◆ ASSIGNMENT
Print out the data precisely as it appears here, with no pictures.

◆ MATERIAL FOR THIS TASK

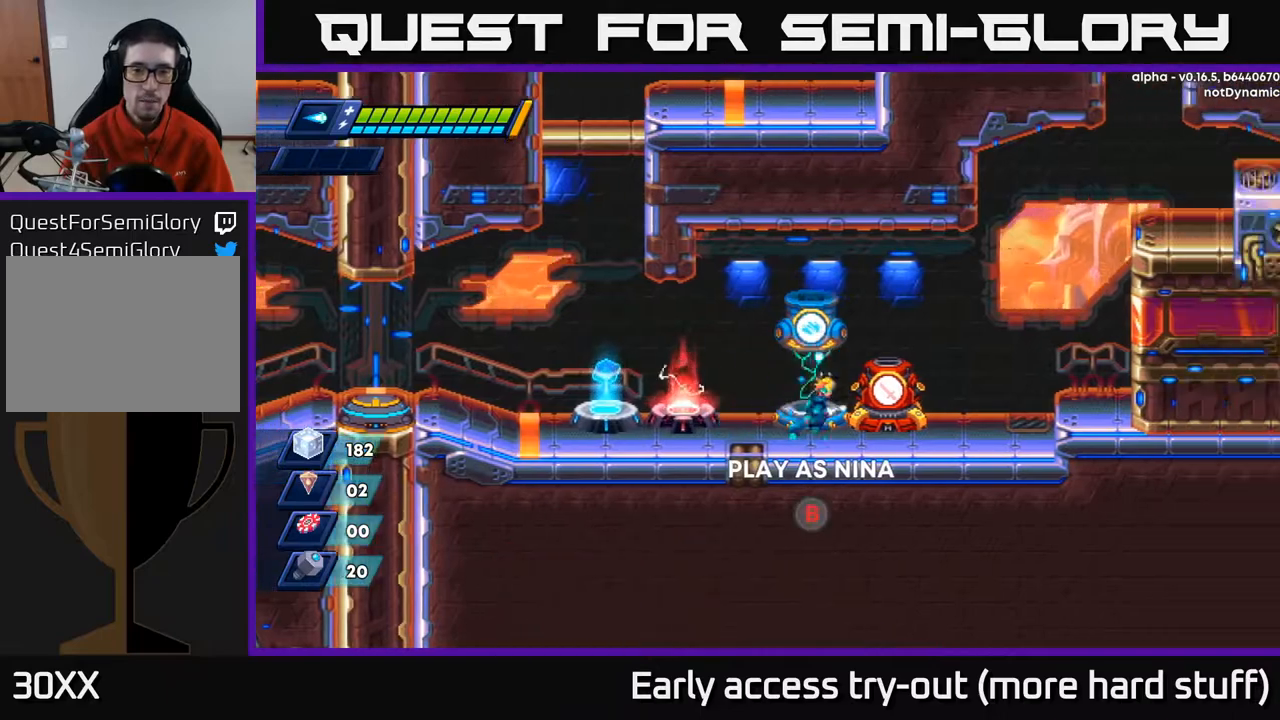
{"buttons": ["DPAD_RIGHT"], "right_stick": "center", "events": [[83, "DPAD_RIGHT", "up"], [117, "DPAD_LEFT", "down"], [300, "DPAD_LEFT", "up"], [367, "DPAD_RIGHT", "down"]]}
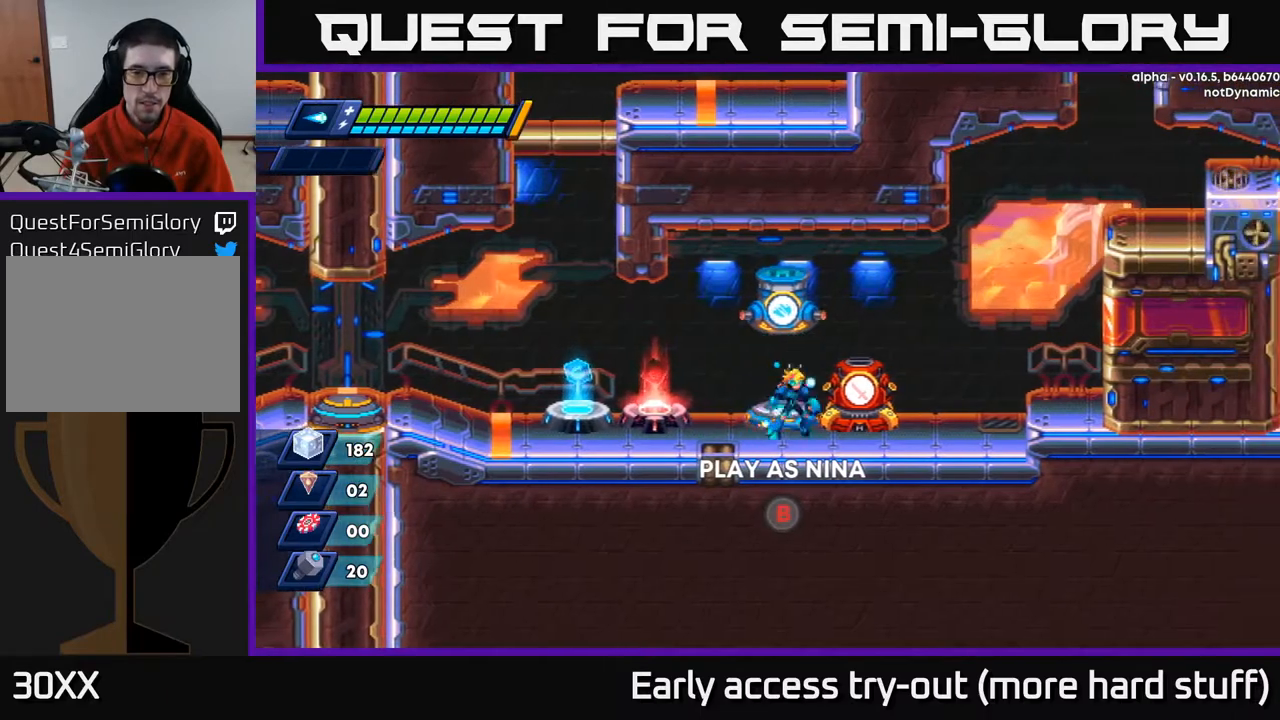
{"buttons": ["DPAD_LEFT"], "right_stick": "center", "events": [[50, "DPAD_RIGHT", "up"], [83, "DPAD_LEFT", "down"]]}
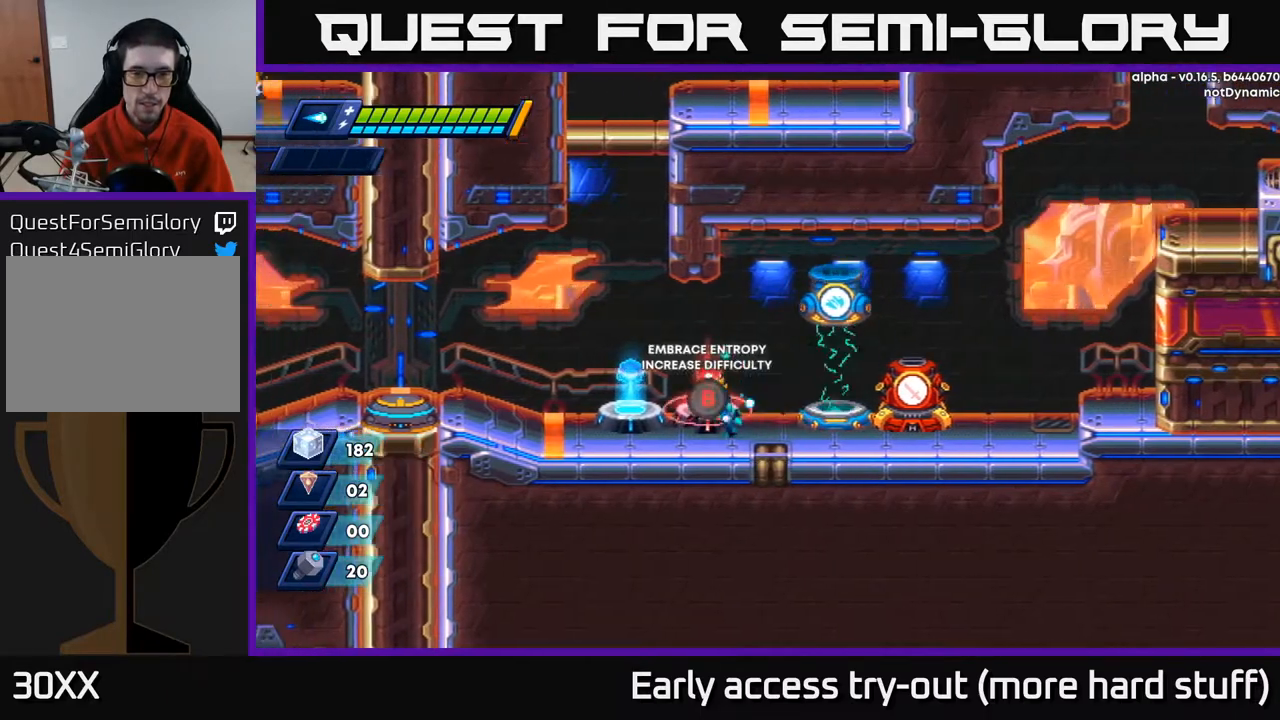
{"buttons": [], "right_stick": "center", "events": [[83, "DPAD_LEFT", "up"], [133, "B", "down"], [217, "B", "up"]]}
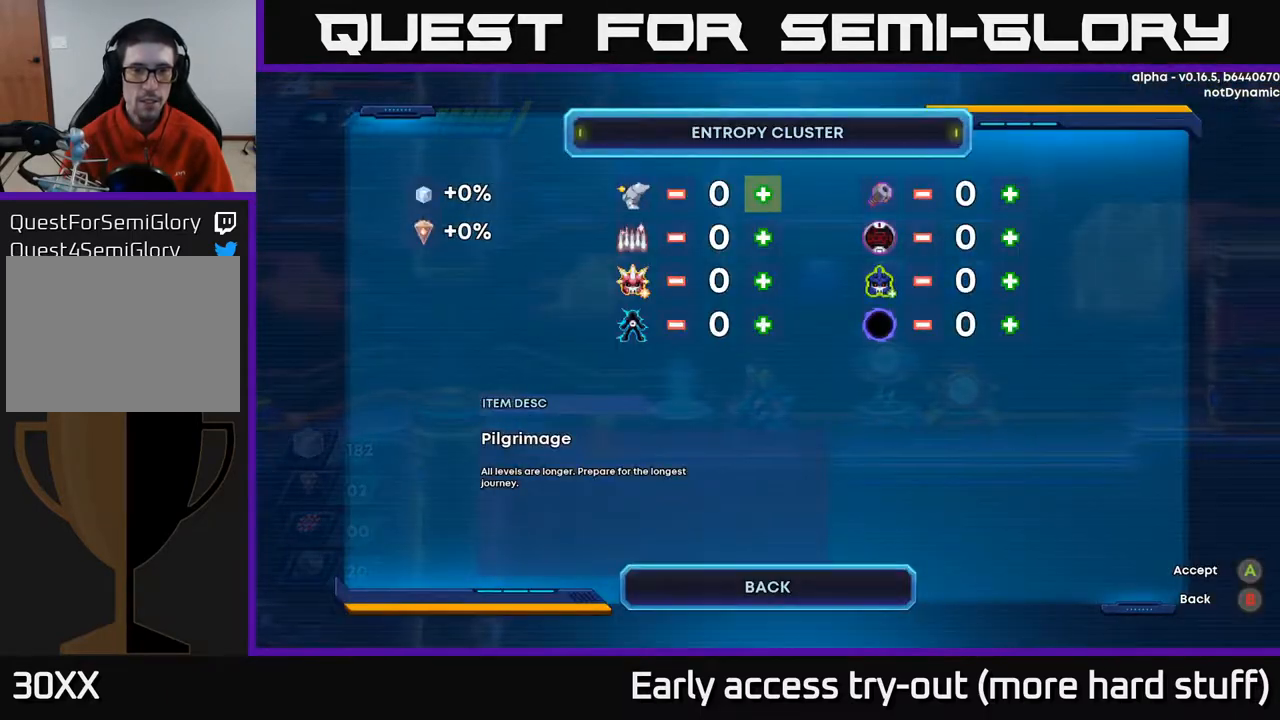
{"buttons": [], "right_stick": "center", "events": []}
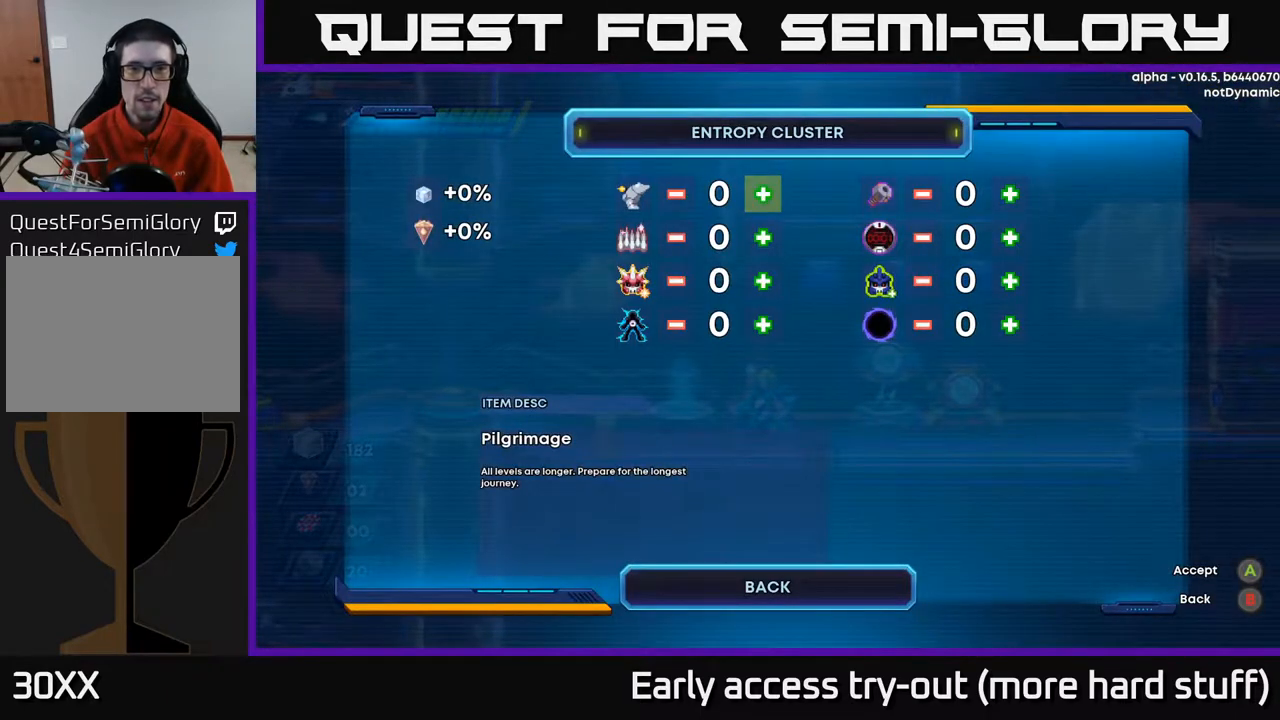
{"buttons": [], "right_stick": "center", "events": [[150, "DPAD_DOWN", "down"], [267, "DPAD_DOWN", "up"]]}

◆ RESPONSE AREA
{"buttons": ["DPAD_RIGHT"], "right_stick": "center", "events": [[83, "DPAD_RIGHT", "up"], [117, "DPAD_LEFT", "down"], [300, "DPAD_LEFT", "up"], [367, "DPAD_RIGHT", "down"]]}
{"buttons": ["DPAD_LEFT"], "right_stick": "center", "events": [[50, "DPAD_RIGHT", "up"], [83, "DPAD_LEFT", "down"]]}
{"buttons": [], "right_stick": "center", "events": [[83, "DPAD_LEFT", "up"], [133, "B", "down"], [217, "B", "up"]]}
{"buttons": [], "right_stick": "center", "events": []}
{"buttons": [], "right_stick": "center", "events": [[150, "DPAD_DOWN", "down"], [267, "DPAD_DOWN", "up"]]}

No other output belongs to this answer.